«La vie de J.C.»: accélérateur ou retardateur de déchristianisation?

La série humoristique imaginée par Zep autour de la figure de Jésus-Christ a suscité de nombreuses réactions courroucées de la part de certains chrétiens, dénonçant une attaque à l’endroit de leur religion. Mais quel impact a vraiment ce genre de détournement?

Anne-Sylvie Sprenger, Protestinfo

«Honteux», «blasphématoire», «indécent»: autant de qualificatifs que l’on a pu lire dans les Courriers de lecteurs ou les réseaux sociaux. Ils sont signés par des chrétiens offusqués par «La vie de J.C.», la série humoristique imaginée par Zep et qui réunit, sur la RTS depuis quelques semaines, une clique d’humoristes romands emmenés par Vincent Veillon dans le rôle-titre.

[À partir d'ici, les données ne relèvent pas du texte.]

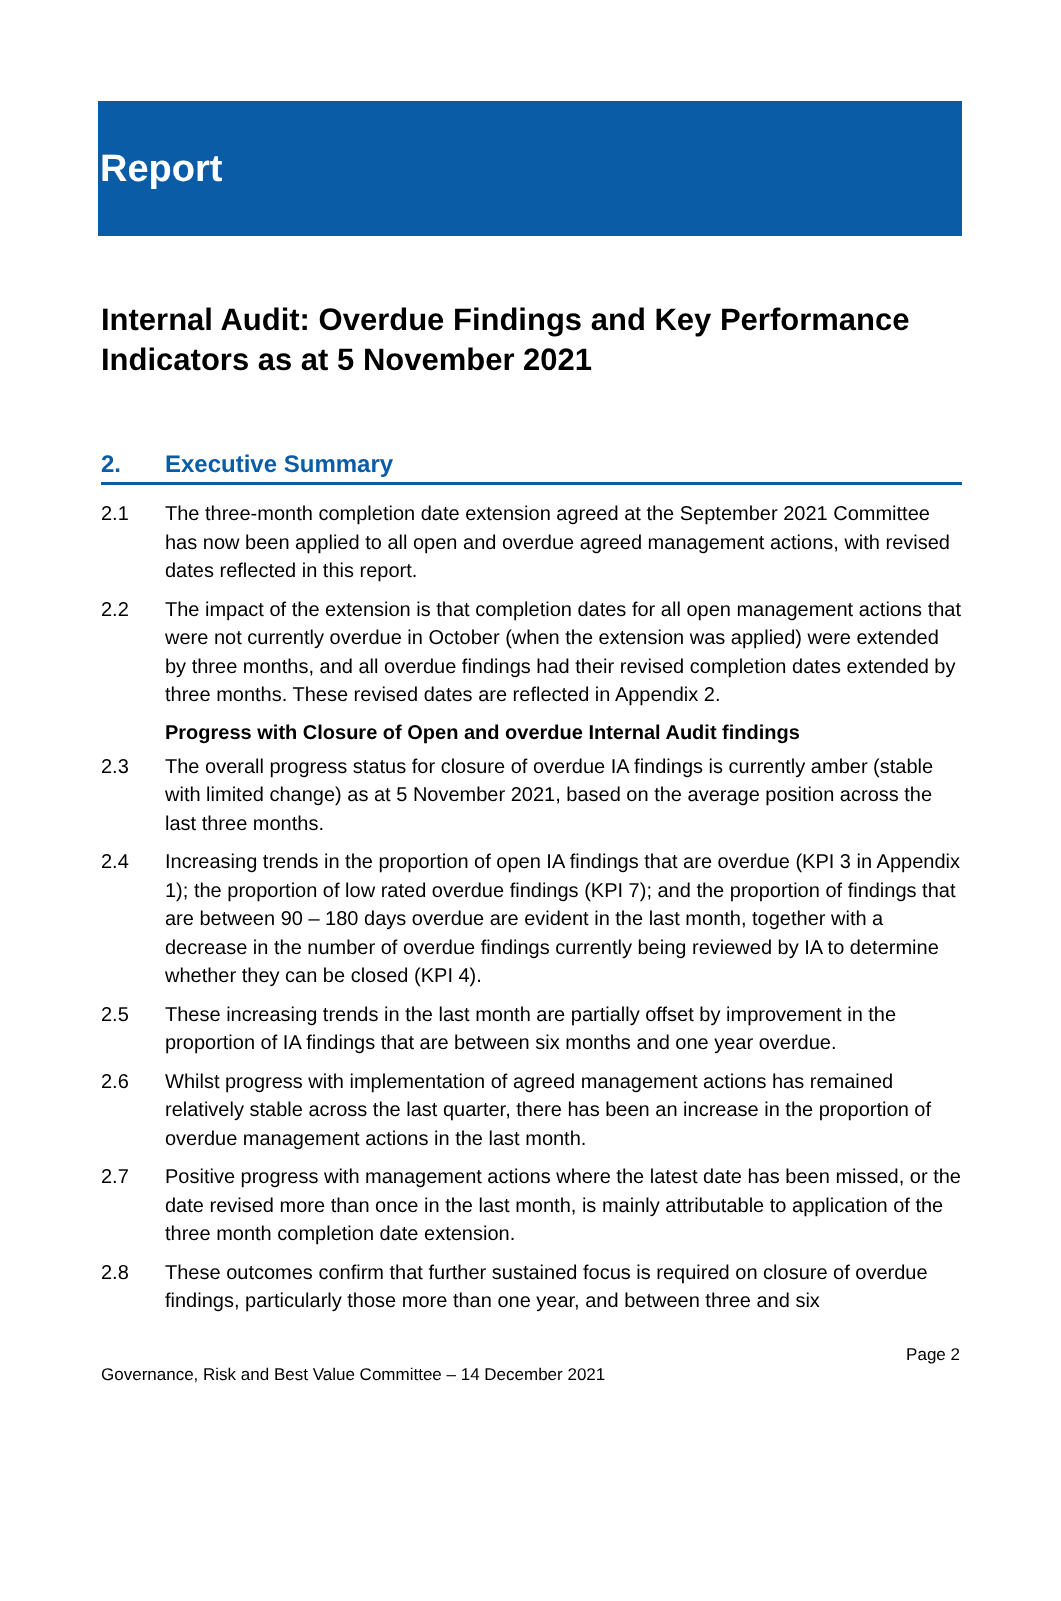Report
Internal Audit: Overdue Findings and Key Performance Indicators as at 5 November 2021
2. Executive Summary
2.1 The three-month completion date extension agreed at the September 2021 Committee has now been applied to all open and overdue agreed management actions, with revised dates reflected in this report.
2.2 The impact of the extension is that completion dates for all open management actions that were not currently overdue in October (when the extension was applied) were extended by three months, and all overdue findings had their revised completion dates extended by three months. These revised dates are reflected in Appendix 2.
Progress with Closure of Open and overdue Internal Audit findings
2.3 The overall progress status for closure of overdue IA findings is currently amber (stable with limited change) as at 5 November 2021, based on the average position across the last three months.
2.4 Increasing trends in the proportion of open IA findings that are overdue (KPI 3 in Appendix 1); the proportion of low rated overdue findings (KPI 7); and the proportion of findings that are between 90 – 180 days overdue are evident in the last month, together with a decrease in the number of overdue findings currently being reviewed by IA to determine whether they can be closed (KPI 4).
2.5 These increasing trends in the last month are partially offset by improvement in the proportion of IA findings that are between six months and one year overdue.
2.6 Whilst progress with implementation of agreed management actions has remained relatively stable across the last quarter, there has been an increase in the proportion of overdue management actions in the last month.
2.7 Positive progress with management actions where the latest date has been missed, or the date revised more than once in the last month, is mainly attributable to application of the three month completion date extension.
2.8 These outcomes confirm that further sustained focus is required on closure of overdue findings, particularly those more than one year, and between three and six
Page 2
Governance, Risk and Best Value Committee – 14 December 2021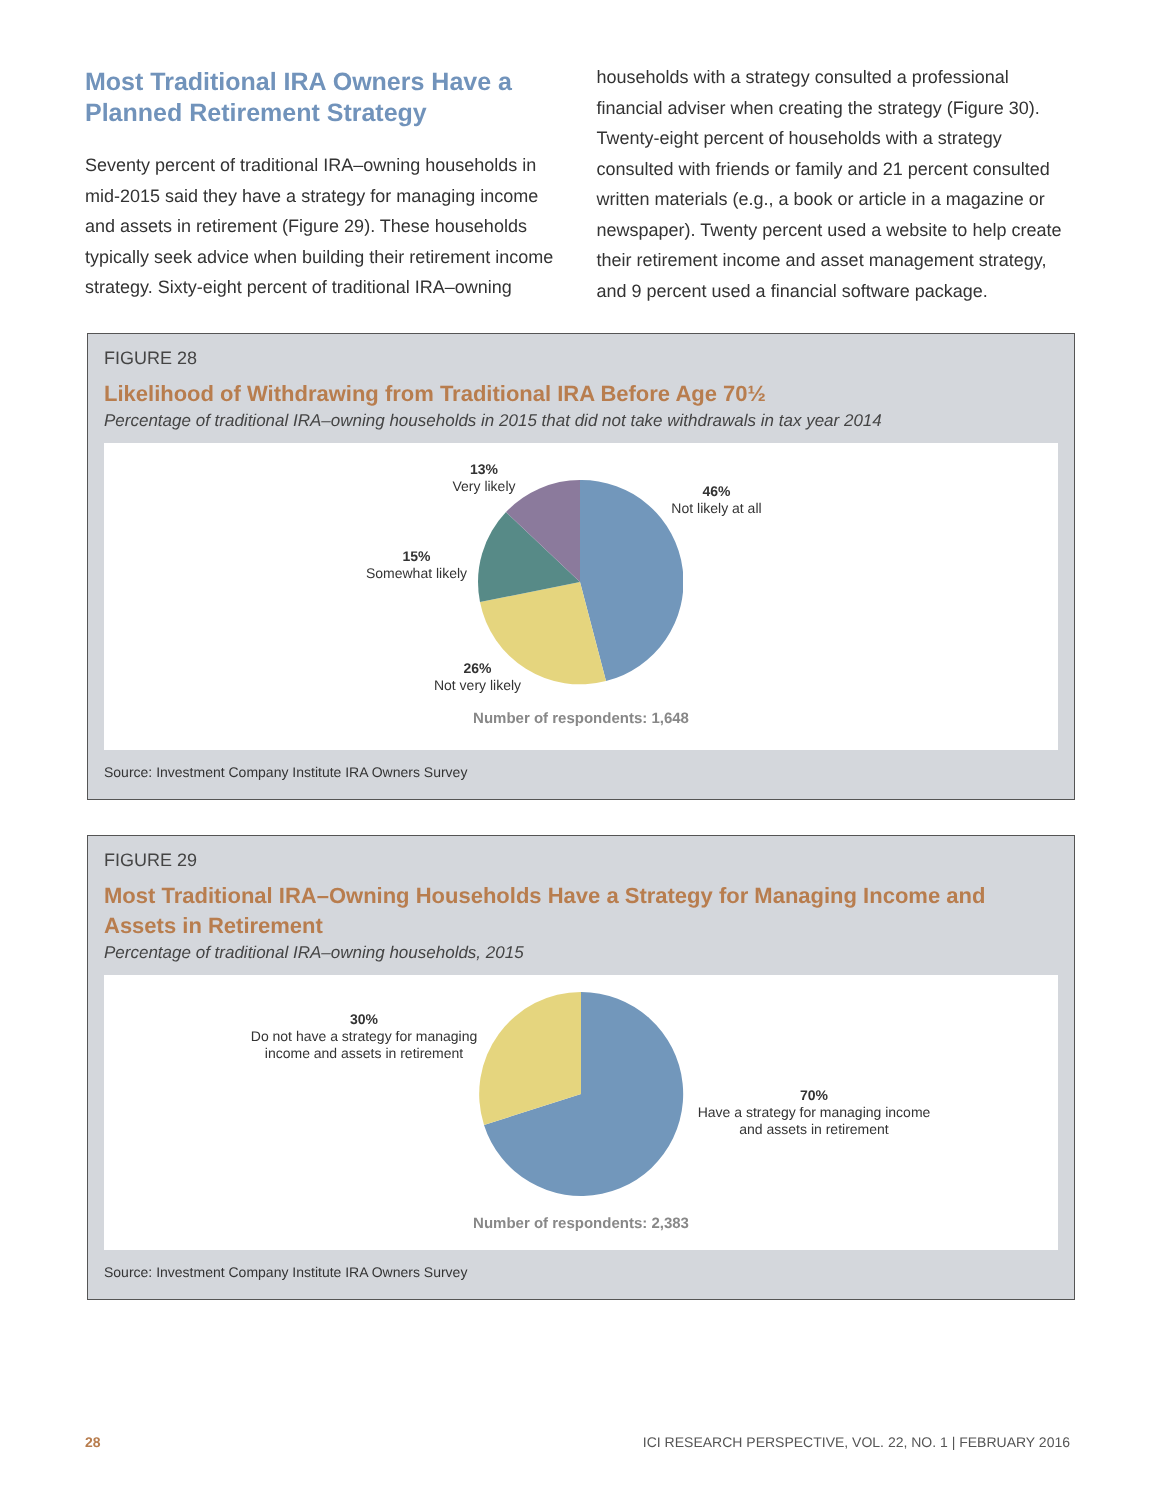Most Traditional IRA Owners Have a Planned Retirement Strategy
Seventy percent of traditional IRA–owning households in mid-2015 said they have a strategy for managing income and assets in retirement (Figure 29). These households typically seek advice when building their retirement income strategy. Sixty-eight percent of traditional IRA–owning
households with a strategy consulted a professional financial adviser when creating the strategy (Figure 30). Twenty-eight percent of households with a strategy consulted with friends or family and 21 percent consulted written materials (e.g., a book or article in a magazine or newspaper). Twenty percent used a website to help create their retirement income and asset management strategy, and 9 percent used a financial software package.
FIGURE 28
Likelihood of Withdrawing from Traditional IRA Before Age 70½
Percentage of traditional IRA–owning households in 2015 that did not take withdrawals in tax year 2014
13%
Very likely
46%
Not likely at all
15%
Somewhat likely
26%
Not very likely
Number of respondents: 1,648
Source: Investment Company Institute IRA Owners Survey
FIGURE 29
Most Traditional IRA–Owning Households Have a Strategy for Managing Income and Assets in Retirement
Percentage of traditional IRA–owning households, 2015
30%
Do not have a strategy for managing income and assets in retirement
70%
Have a strategy for managing income and assets in retirement
Number of respondents: 2,383
Source: Investment Company Institute IRA Owners Survey
28 ICI RESEARCH PERSPECTIVE, VOL. 22, NO. 1 | FEBRUARY 2016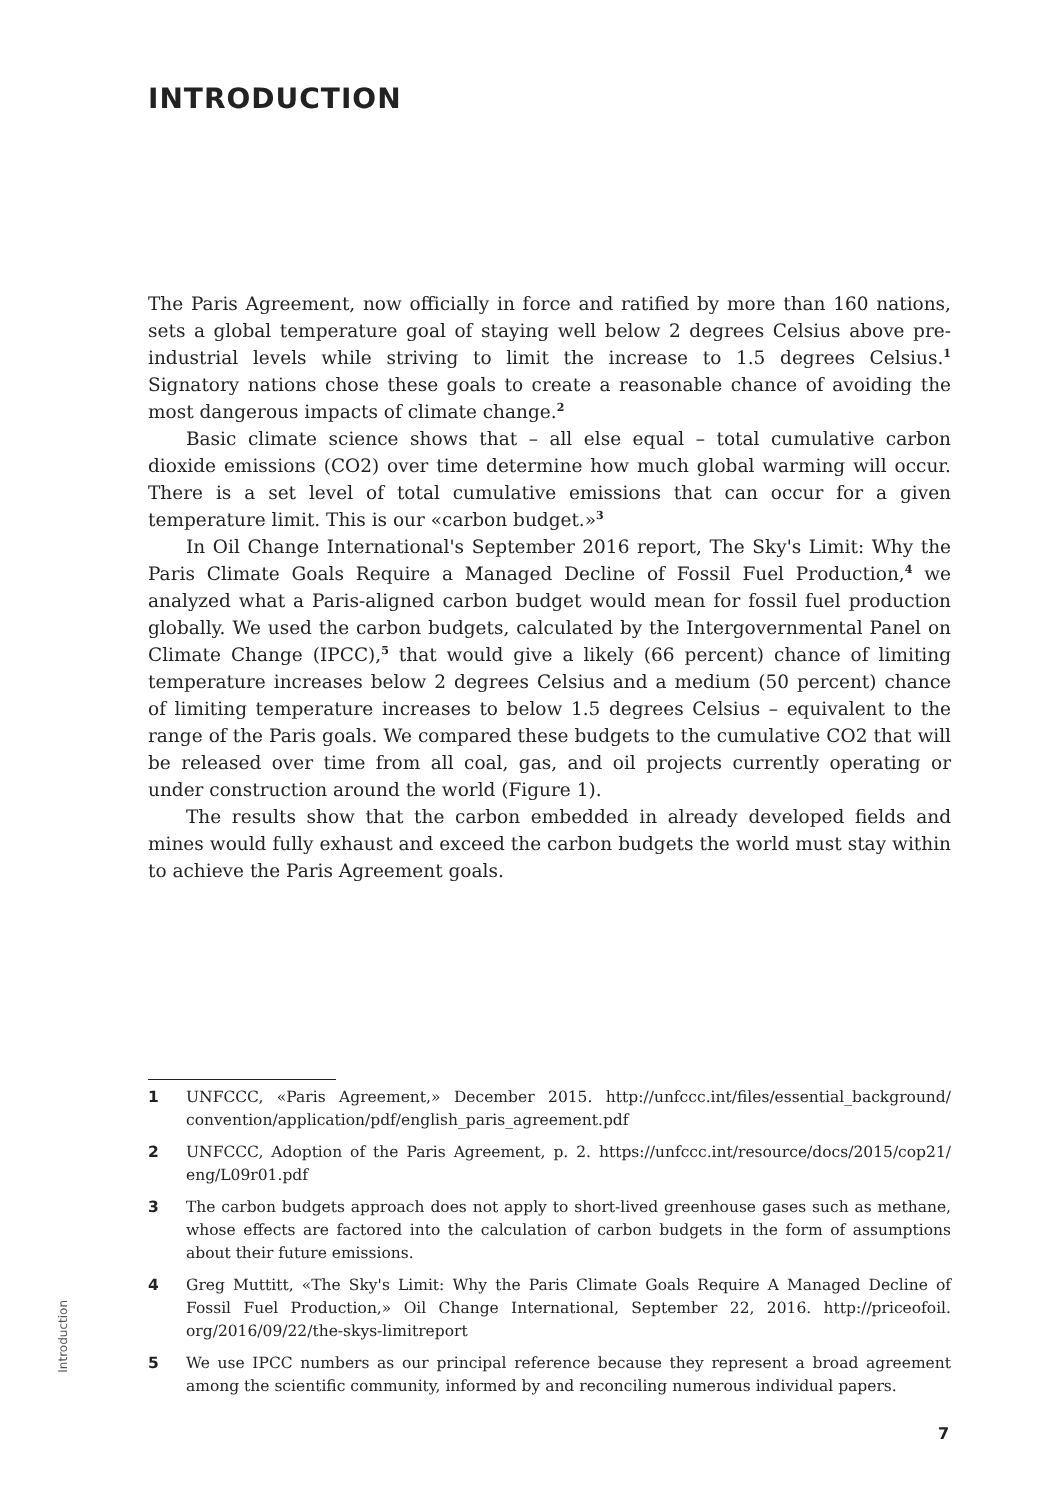INTRODUCTION
The Paris Agreement, now officially in force and ratified by more than 160 nations, sets a global temperature goal of staying well below 2 degrees Celsius above pre-industrial levels while striving to limit the increase to 1.5 degrees Celsius.<sup>1</sup> Signatory nations chose these goals to create a reasonable chance of avoiding the most dangerous impacts of climate change.<sup>2</sup>
Basic climate science shows that – all else equal – total cumulative carbon dioxide emissions (CO2) over time determine how much global warming will occur. There is a set level of total cumulative emissions that can occur for a given temperature limit. This is our «carbon budget.»<sup>3</sup>
In Oil Change International's September 2016 report, The Sky's Limit: Why the Paris Climate Goals Require a Managed Decline of Fossil Fuel Production,<sup>4</sup> we analyzed what a Paris-aligned carbon budget would mean for fossil fuel production globally. We used the carbon budgets, calculated by the Intergovernmental Panel on Climate Change (IPCC),<sup>5</sup> that would give a likely (66 percent) chance of limiting temperature increases below 2 degrees Celsius and a medium (50 percent) chance of limiting temperature increases to below 1.5 degrees Celsius – equivalent to the range of the Paris goals. We compared these budgets to the cumulative CO2 that will be released over time from all coal, gas, and oil projects currently operating or under construction around the world (Figure 1).
The results show that the carbon embedded in already developed fields and mines would fully exhaust and exceed the carbon budgets the world must stay within to achieve the Paris Agreement goals.
1 UNFCCC, «Paris Agreement,» December 2015. http://unfccc.int/files/essential_background/ convention/application/pdf/english_paris_agreement.pdf
2 UNFCCC, Adoption of the Paris Agreement, p. 2. https://unfccc.int/resource/docs/2015/cop21/ eng/L09r01.pdf
3 The carbon budgets approach does not apply to short-lived greenhouse gases such as methane, whose effects are factored into the calculation of carbon budgets in the form of assumptions about their future emissions.
4 Greg Muttitt, «The Sky's Limit: Why the Paris Climate Goals Require A Managed Decline of Fossil Fuel Production,» Oil Change International, September 22, 2016. http://priceofoil. org/2016/09/22/the-skys-limitreport
5 We use IPCC numbers as our principal reference because they represent a broad agreement among the scientific community, informed by and reconciling numerous individual papers.
Introduction
7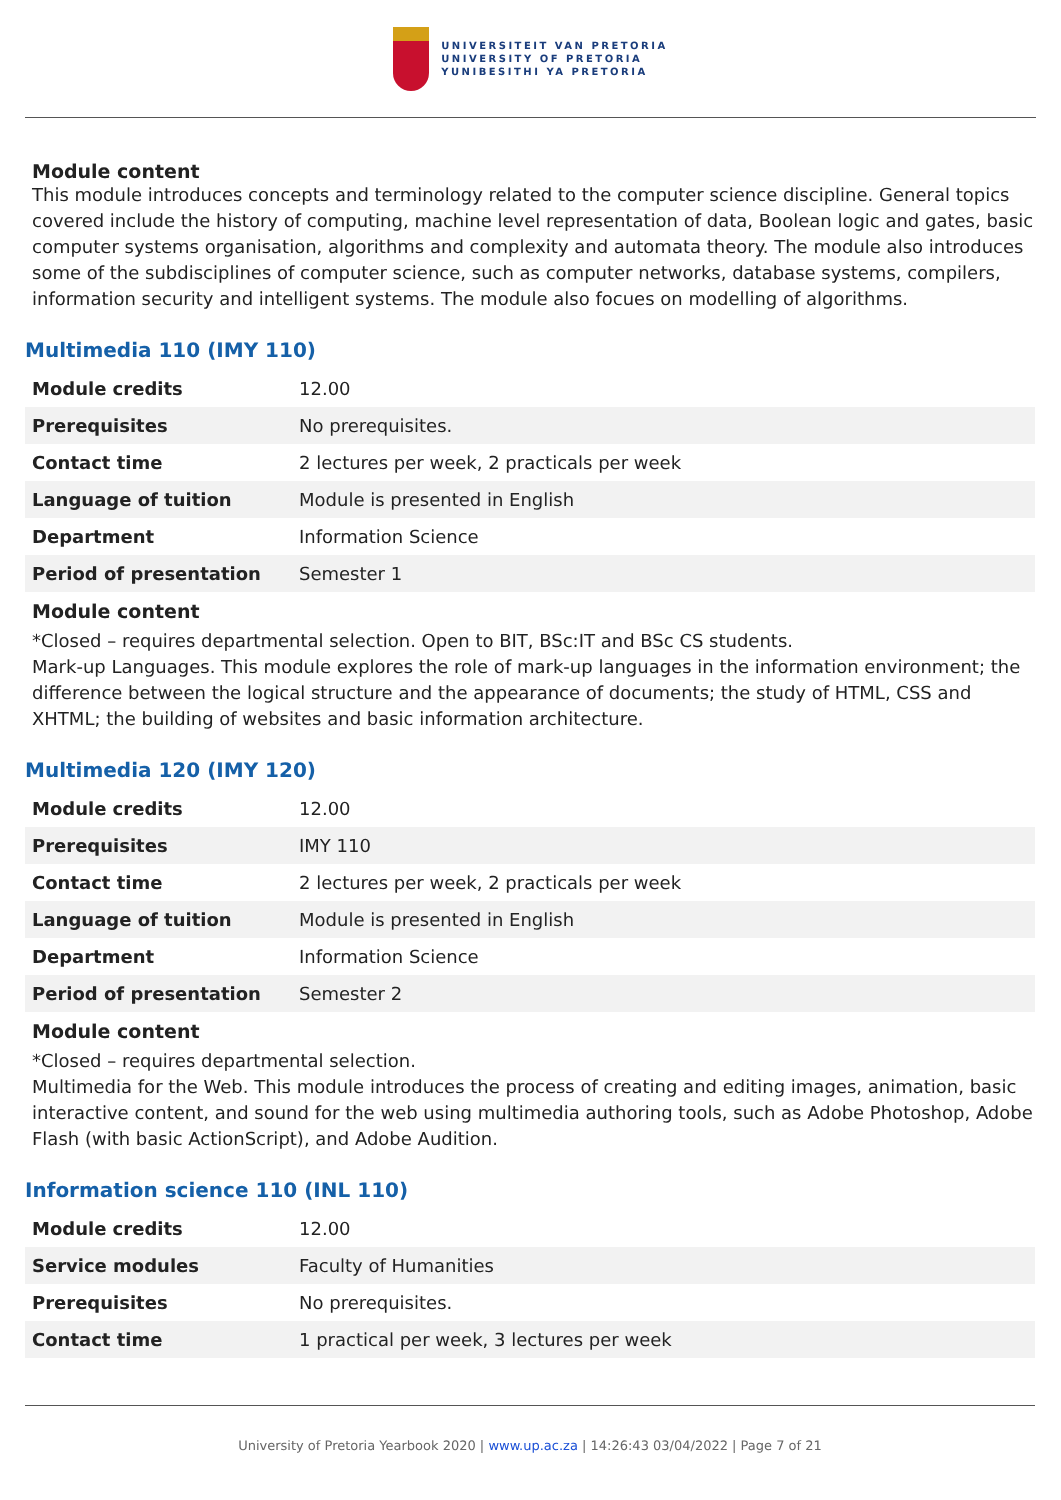UNIVERSITEIT VAN PRETORIA
UNIVERSITY OF PRETORIA
YUNIBESITHI YA PRETORIA
Module content
This module introduces concepts and terminology related to the computer science discipline. General topics covered include the history of computing, machine level representation of data, Boolean logic and gates, basic computer systems organisation, algorithms and complexity and automata theory. The module also introduces some of the subdisciplines of computer science, such as computer networks, database systems, compilers, information security and intelligent systems. The module also focues on modelling of algorithms.
Multimedia 110 (IMY 110)
| Module credits | 12.00 |
| Prerequisites | No prerequisites. |
| Contact time | 2 lectures per week, 2 practicals per week |
| Language of tuition | Module is presented in English |
| Department | Information Science |
| Period of presentation | Semester 1 |
Module content
*Closed – requires departmental selection. Open to BIT, BSc:IT and BSc CS students.
Mark-up Languages. This module explores the role of mark-up languages in the information environment; the difference between the logical structure and the appearance of documents; the study of HTML, CSS and XHTML; the building of websites and basic information architecture.
Multimedia 120 (IMY 120)
| Module credits | 12.00 |
| Prerequisites | IMY 110 |
| Contact time | 2 lectures per week, 2 practicals per week |
| Language of tuition | Module is presented in English |
| Department | Information Science |
| Period of presentation | Semester 2 |
Module content
*Closed – requires departmental selection.
Multimedia for the Web. This module introduces the process of creating and editing images, animation, basic interactive content, and sound for the web using multimedia authoring tools, such as Adobe Photoshop, Adobe Flash (with basic ActionScript), and Adobe Audition.
Information science 110 (INL 110)
| Module credits | 12.00 |
| Service modules | Faculty of Humanities |
| Prerequisites | No prerequisites. |
| Contact time | 1 practical per week, 3 lectures per week |
University of Pretoria Yearbook 2020 | www.up.ac.za | 14:26:43 03/04/2022 | Page 7 of 21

Cette désapprobation virulente, bien que minoritaire, qui a pourtant poussé le porte-parole de la télévision romande à s’excuser dans les médias: «Si «La vie de J.C.» heurte la sensibilité et la foi chrétienne de certaines personnes, ce n’est nullement son intention, son unique but étant de divertir.»

Mais qu’en penser du point de vue chrétien: un tel traitement risque-t-il d’entacher encore davantage le christianisme, ou faudrait-il au contraire se réjouir que la figure de Jésus se maintienne dans l’espace public, qu’elles qu’en soient au final les modalités?

Un rôle démesuré

«Selon moi, ces épisodes ne font office ni de retardateur ni d’accélérateur de la déchristianisation de nos sociétés, ce serait leur faire jouer un rôle démesuré», lâche sans détour François-Xavier Amherdt, professeur de théologie à l’Université de Fribourg. «Ces contenus à propos du Christ et des Églises se consomment d’habitude sans lendemain», rassure-t-il. Même son de cloches du côté du théologien réformé Olivier Bauer: «Cette série ne va ni évangéliser les foules ni les détourner de l’Évangile. C’est un épiphénomène, il n’y aura pas d’avant et d’après ce ‘J.C.’»

Tout est une question de contexte, rappelle cependant le sociologue des religions Jörg Stolz, de l’Université de Lausanne (Unil): «Dans les années 1960, ou encore lors de la sortie de La vie de Brian des Monty Python en 1979, des normes pouvaient encore être brisées avec de telles productions. Elles pouvaient encore influencer la société dans son rapport au christianisme, ce n’est plus vraiment le cas.»

Une référence culturelle

La figure du Christ n’en a pas moins délaissé l’espace public, comme s’en réjouit Valentine Robert, historienne du cinéma à l’Unil: «Jésus n’appartient désormais plus uniquement aux seuls chrétiens. S’il a perdu de son impact religieux, il reste un repère fort dans nos imaginaires», formule la chercheuse qui a d’ailleurs travaillé sur le thème «Les usages de Jésus au XXe siècle: cinéma, arts et littérature» pour le Fonds national suisse (FNS).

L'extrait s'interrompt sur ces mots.